Abstract
Severe primary hypothyroidism is a presumed rare cause of pseudoprecocious puberty (PsPP). Here, we report a 24% incidence of PsPP among 33 children with profound hypothyroidism. Those with PsPP were older and trended toward a higher thyroid stimulating hormone. Increased awareness of PsPP can hasten diagnosis and appropriate treatment.
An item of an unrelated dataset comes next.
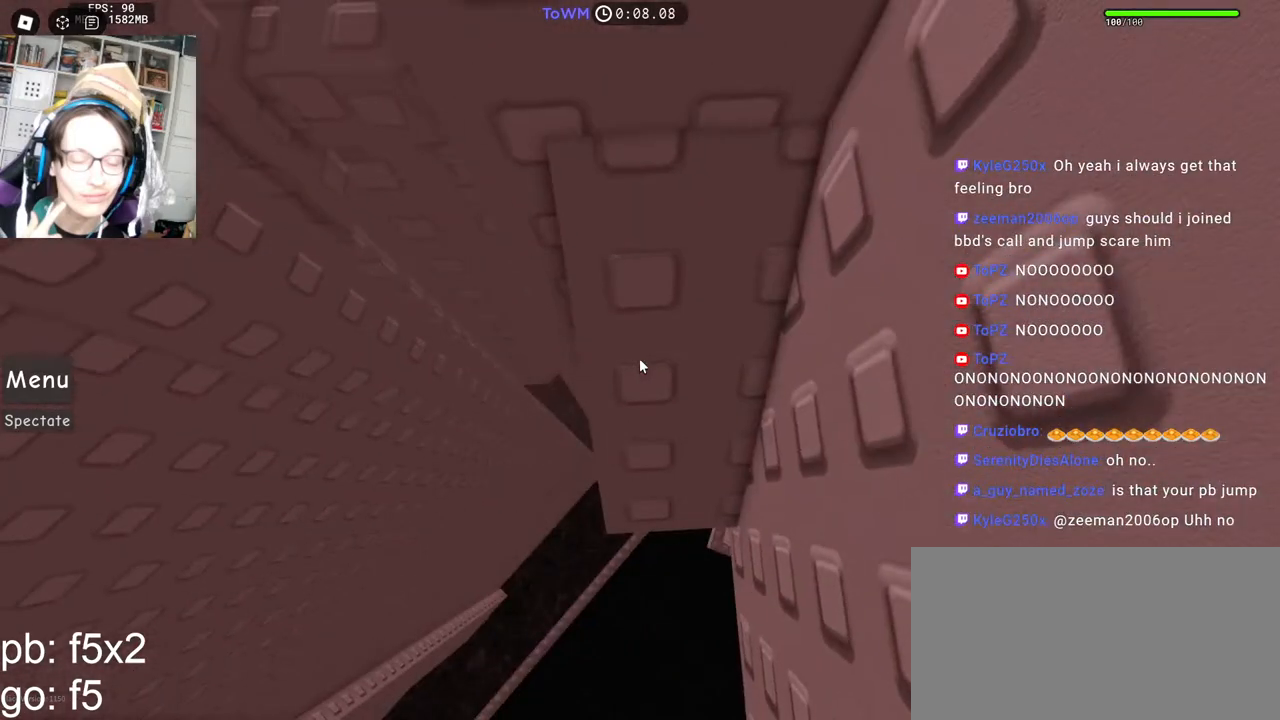
{"keys": [], "mouse": ["right"], "events": [[150, "w", "down"], [450, "w", "up"]]}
Early secondary sexual development in the setting of profound primary hypothyroidism is a form of pseudoprecocious puberty (PsPP), also known as Van Wyk-Grumbach syndrome. In addition to classic features of hypothyroidism such as delayed linear growth and skeletal maturation, affected girls have breast development, galactorrhea, and/or vaginal bleeding, and boys have testicular enlargement without virilization.1 Pelvic ultrasounds in girls demonstrate large multicystic ovaries and an enlarged uterus.2 Biochemical evaluation reveals a markedly elevated thyroid stimulating hormone (TSH) and low thyroxine, elevated prolactin, normal to high estradiol and follicle stimulating hormone (FSH), and a suppressed luteinizing hormone level consistent with profound hypothyroidism and FSH-predominant gonadotropin-independent puberty.1-6 FSH-predominance is believed to be due to a prolactin-induced reduction in the frequency of gonadotropin-releasing hormone pulsatility, a condition that increases FSH expression while inhibiting luteinizing hormone expression.7
Although rare, the exact incidence of PsPP attributable to hypothyroidism is unknown. Whether there are different features of children with primary hypothyroidism who develop PsPP compared with those who do not is similarly unknown. The aim of this study was to determine the incidence of PsPP in a cohort of children with profound primary hypothyroidism. In addition, we sought to determine whether there were differences in the characteristics of children with PsPP compared with those who had hypothyroidism alone.
Methods
Following institutional review board approval, a retrospective review was performed for all children diagnosed with Hashimoto thyroiditis (International Classification of Diseases, 9th Revision code 245.2) over a 10-year period at our institution. Children with conditions known to affect growth and puberty were excluded. Children with an initial TSH ≥100 mIU/L were considered for further analysis. Of these, only children with a prepubertal chronologic age (CA) and/or bone age (BA) (defined as ≤9 years in boys and ≤8 years in girls) were included in the final analysis. The history of presenting illness, review of systems, physical examination, anthropometric information, BA, and initial TSH were extracted from the medical record. TSH values reported as “greater than X” were conservatively captured as “X” for statistical interpretation. PsPP was defined as a testicular volume ≥4 mL in boys and breast development and/or vaginal bleeding in girls.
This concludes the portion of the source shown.